The Spectator, Volumes 1, 2 and 3 eBook

This eBook from the Gutenberg Project consists of approximately 2,859 pages of information about The Spectator, Volumes 1, 2 and 3.
    Thus does the Ox to his own Slaughter go,
    And thus is senseless of th’ impending Blow. 
    Thus flies the simple Bird into the Snare,
    That skilful Fowlers for his Life prepare. 
    But let my Sons attend, Attend may they
    Whom Youthful Vigour may to Sin betray;
    Let them false Charmers fly, and guard their Hearts
    Against the wily Wanton’s pleasing Arts,
    With Care direct their Steps, nor turn astray,
    To tread the Paths of her deceitful Way;
    Lest they too late of Her fell Power complain,
    And fall, where many mightier have been Slain.

T.

* * * * *

No. 411.  Saturday, June 21, 1712.  Addison.

  ’Avia Pieridum peragro loca, nullius ante
  Trita solo; juvat integros accedere fonteis;
  Atque haurire:—­’

  Lucr.

Our Sight is the most perfect and most delightful of all our Senses.  It fills the Mind with the largest Variety of Ideas, converses with its Objects at the greatest Distance, and continues the longest in Action without being tired or satiated with its proper Enjoyments.  The Sense of Feeling can indeed give us a Notion of Extension, Shape, and all other Ideas that enter at the Eye, except Colours; but at the same time it is very much streightned and confined in its Operations, to the number, bulk, and distance of its particular Objects.  Our Sight seems designed to supply all these Defects, and may be considered as a more delicate and diffusive kind of Touch, that spreads it self over an infinite Multitude of Bodies, comprehends the largest Figures, and brings into our reach some of the most remote Parts of the Universe.

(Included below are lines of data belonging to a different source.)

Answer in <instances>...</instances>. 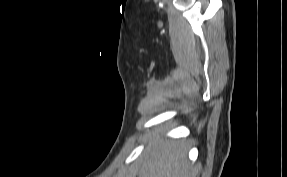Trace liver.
Instances as JSON below:
<instances>
[{"label":"liver","mask_w":287,"mask_h":177,"mask_svg":"<svg viewBox=\"0 0 287 177\" xmlns=\"http://www.w3.org/2000/svg\"><path fill=\"white\" fill-rule=\"evenodd\" d=\"M165 130L153 133L137 168L139 177H195L187 160L190 148L186 140H161Z\"/></svg>","instance_id":"1"}]
</instances>
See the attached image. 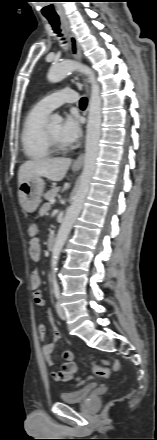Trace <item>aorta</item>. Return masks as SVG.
I'll use <instances>...</instances> for the list:
<instances>
[{
	"instance_id": "aorta-1",
	"label": "aorta",
	"mask_w": 157,
	"mask_h": 440,
	"mask_svg": "<svg viewBox=\"0 0 157 440\" xmlns=\"http://www.w3.org/2000/svg\"><path fill=\"white\" fill-rule=\"evenodd\" d=\"M73 71H79L88 76L91 84V95L86 130L84 168L80 176L79 186L73 203L67 209L64 221L62 222L55 239L51 257V277L53 280L56 278L55 272L57 270L62 248L75 220L83 208L84 202L89 193L92 177L96 169L99 139L101 135L102 100L100 96V86L96 81L95 73L86 65H82L76 61H65L52 65L49 69L47 78L50 82L57 83L63 80L69 73ZM61 121L62 118L59 115H53L51 117L52 124H59Z\"/></svg>"
}]
</instances>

It is this Sense which furnishes the Imagination with its Ideas; so that by the Pleasures of the Imagination or Fancy (which I shall use promiscuously) I here mean such as arise from visible Objects, either when we have them actually in our View, or when we call up their Ideas in our Minds by Paintings, Statues, Descriptions, or any the like Occasion.  We cannot indeed have a single Image in the Fancy that did not make its first Entrance through the Sight; but we have the Power of retaining, altering and compounding those Images, which we have once received, into all the varieties of Picture and Vision that are most agreeable to the Imagination; for by this Faculty a Man in a Dungeon is capable of entertaining himself with Scenes and Landskips more beautiful than any that can be found in the whole Compass of Nature.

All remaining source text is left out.